» **What this task involves**
Transcribe exactly the lines from the one holding "הענברי מוסיף עומק" to the end of the data below, including both of those lines and no others.

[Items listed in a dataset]

---------------

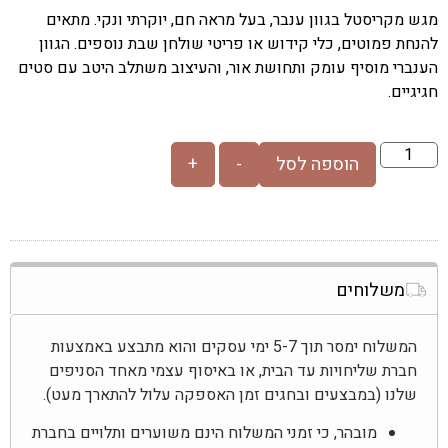
מגש מקריסטל בגוון ענבר, בעל מראה חם, יוקרתי ונקי. מתאים
להנחת פמוטים, כלי קידוש או פריטי שולחן שבת נוספים. הגוון
הענברי מוסיף עומק ותחושת אור, והעיצוב משתלב היטב עם סטים
חגיגיים.
הוספה לסל
-
+
משלוחים
המשלוח ימסר תוך 5-7 ימי עסקים והוא מתבצע באמצעות
חברת שליחויות עד הבית, או באיסוף עצמי מאחד הסניפים
שלנו (במבצעים ובחגים זמן האספקה עלול להתארך מעט).
מובהר, כי זמני המשלוח הינם משוערים ותלויים בחברת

---------------

» **Expected answer**
הענברי מוסיף עומק ותחושת אור, והעיצוב משתלב היטב עם סטים
חגיגיים.
הוספה לסל
-
+
משלוחים
המשלוח ימסר תוך 5-7 ימי עסקים והוא מתבצע באמצעות
חברת שליחויות עד הבית, או באיסוף עצמי מאחד הסניפים
שלנו (במבצעים ובחגים זמן האספקה עלול להתארך מעט).
מובהר, כי זמני המשלוח הינם משוערים ותלויים בחברת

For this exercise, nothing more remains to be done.